Online credit card fraud against small businesses

Kate Charlton and Natalie Taylor
ISBN 0 642 53846 8 ; ISSN 1326-6004
Canberra: Australian Institute of Criminology: 2004
(Research and public policy series, no. 60)

Section 2 : Overview of AIC online credit card fraud survey

There is no centralised register of businesses that currently trade online from which to draw a sample for survey purposes. However it was assumed that if people purchase a particular type of good over the internet more often than other types of goods, then retailers who sell those products may be more likely to trade online. Therefore, five business types that have been identified as more popular with internet shoppers were included (Adey 1999; Shimmin 2000; US Census Bureau 1999). Businesses within each of these types were randomly selected from Australia On Disc (the electronic version of the Yellow Pages directories). The businesses were stratified by the five selected business types (see Appendix 1 for detailed information about the methodology). Only businesses which accepted credit card payments on their own web site were classified in this study as trading online.

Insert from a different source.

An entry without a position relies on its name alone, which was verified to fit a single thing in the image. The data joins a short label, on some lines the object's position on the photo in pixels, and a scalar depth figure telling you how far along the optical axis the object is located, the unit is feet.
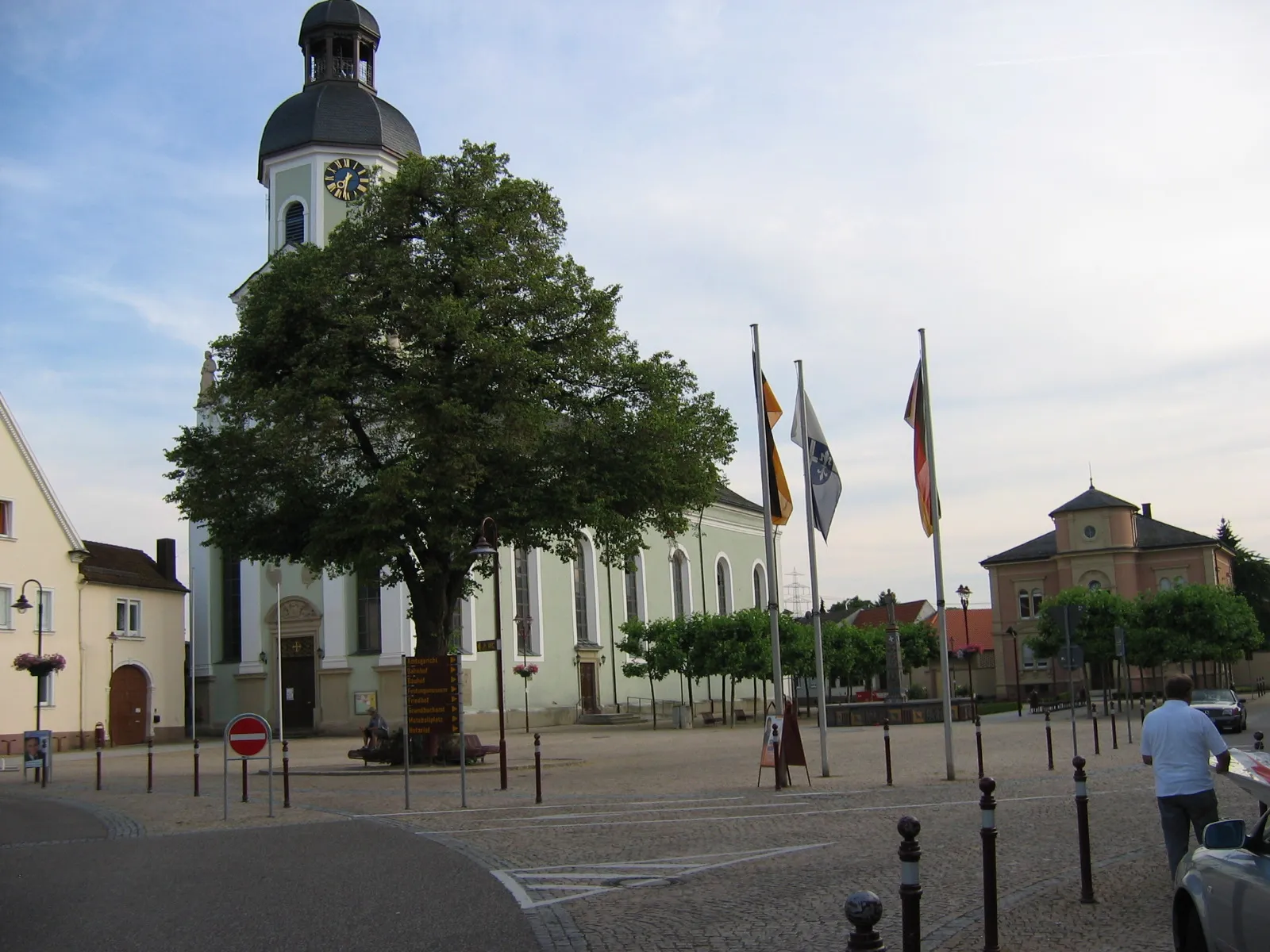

The questionnaire was administered over the telephone by a Roy Morgan trained interviewer, using the computer-assisted telephone interviewing technique (CATI). The questionnaire is provided in Appendix 2. At least three call-backs were made to those businesses which could not be contacted, with more if necessary to achieve the required samples. The average length of time to complete the questionnaire was 11 minutes.

In total 1,078 small businesses were interviewed, evenly distributed between the five business types. The overall response rate was 62 per cent. For purposes of better representing the retailers in these five types across Australia, the data were then weighted by business type (see Appendix 1), providing a total number of small businesses in these five business types of 6,657 across Australia.

In this report, weighted data have been used when providing descriptive statistics to indicate estimated frequencies for all retailers in the five business types across Australia (for example, losses, number of incidents and so on). Where statistical analyses are conducted, the effective sample size (weighted data for original sample) has been used to ensure statistical significance has not been inflated. Therefore, in this report:

  • weighted data are used to provide descriptive information for the population and this is indicated when numbers are given for retailers 'across Australia'; and
  • where tests of significance are calculated (for example, regression analyses), the sample has been weighted for better representativeness, but scaled down to the effective sample size.

Demographics of businesses included in this survey (including sex of the retailer, business size, annual turnover and remoteness of business location) are provided in Appendix 1.